Do we wish it were still alive? – No way. It looked unique, sure, but that styling was purely love/hate. Dynamically, there wasn't anything to write home about, and at the end of the day, you'd likely have been better off just buying a used SLK, offering the exact same experience.
What was it? – The last of Mazda's rotary-powered production sports cars. The RX-8 followed in the footsteps of the storied RX cars from decades before, and was powered by a Wankel rotary engine. This high-revving, high-strung mill was an absolute joy to use, but proved problematic for many owners (the joke is that this thing drank oil as often as it did fuel). That said, we always praised the RX-8 for its excellent dynamics and surprisingly functional suicide-door and two-plus-two layout, expensive as it may have been.
Do we wish it were still alive? – You bet. Mazda is building truly great-driving cars these days, and the RX-8 would be right at home in the company's current lineup, if only there were a business case for it. Of course, rumors of a replacement continue to swirl, so it might not be long before we have a rotary-powered successor to enjoy.
Ferrari 612 Scaglietti
What was it? – Ferrari's second aluminum-bodied sport coupe, following the 360 Modena. It was a properly beautiful Grand Tourer, with a two-plus-two arrangement and a 5.7-liter V12 underhood. It was one of the last of the classically designed Ferraris, with many critics saying the new cars have taken a more aggressive, ferocious approach. Ferrari discontinued the 612 Scaglietti in 2011.

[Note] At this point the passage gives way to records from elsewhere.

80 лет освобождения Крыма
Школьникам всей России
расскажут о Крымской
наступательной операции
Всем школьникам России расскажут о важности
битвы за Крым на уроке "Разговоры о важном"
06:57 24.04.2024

Do we wish it were still alive? – Yes and no. We miss the beauty of cars like the Scaglietti, but Ferrari has since graced us with its de-facto successor, the F12 Berlinetta. With similar V12 force, rear-wheel drive and stunning handling, the F12 hardly leaves us wanting and proves to be a better all-around performer.
What was it? – A dreadful little subcompact from the not-so-great days of General Motors. The Aveo was cheap, but hardly cheerful. It looked dumpy, had a poor-quality interior, and was downright horrible to drive. The Aveo, built in Korea by GM's Daewoo arm, later spawned the short-lived Pontiac G3. And while the Aveo name may technically live on in other markets, GM decided to rebadge it as the Sonic in the US, perhaps washing the bad taste of its predecessor out of our mouths in hopes of relaunching its small car initiative here in our market.
Do we wish it were still alive? – It still is, sort of. The Sonic continues to thrive, and is one of the better small cars that GM has produced to date. The Aveo is dead! Long live the Aveo!
What was it? – A proper Blue Oval supercar. This mid-engined stunner paid homage to Ford's GT40 racecars of the 1960s, and it was simply amazing. It used a 5.4-liter supercharged V8 and a six-speed manual transmission, and was heavily praised by even the most famously finicky of car critics, including Jeremy Clarkson. To this day, it remains a true performance icon, and sells on the used market for well over its original starting price.
Do we wish it were still alive? – Yes. A thousand times, yes. When Ford killed the GT, it gave us the Mustang-bodied Shelby GT500, which while great (and now packed with 662 horsepower) just wasn't the same. We'd absolutely love to see a GT redux, and soon.
UPDATE: We mistakenly wrote that the Chevrolet Corvette turned 50 years old last year, when in fact it celebrated its 60th birthday in 2013. Also, the Ford Mustang celebrates its 50th anniversary this year, not in 2015. Further, the Ferrari F12 Berlinetta is a two-seater, not a 2+2. The text has been adjusted.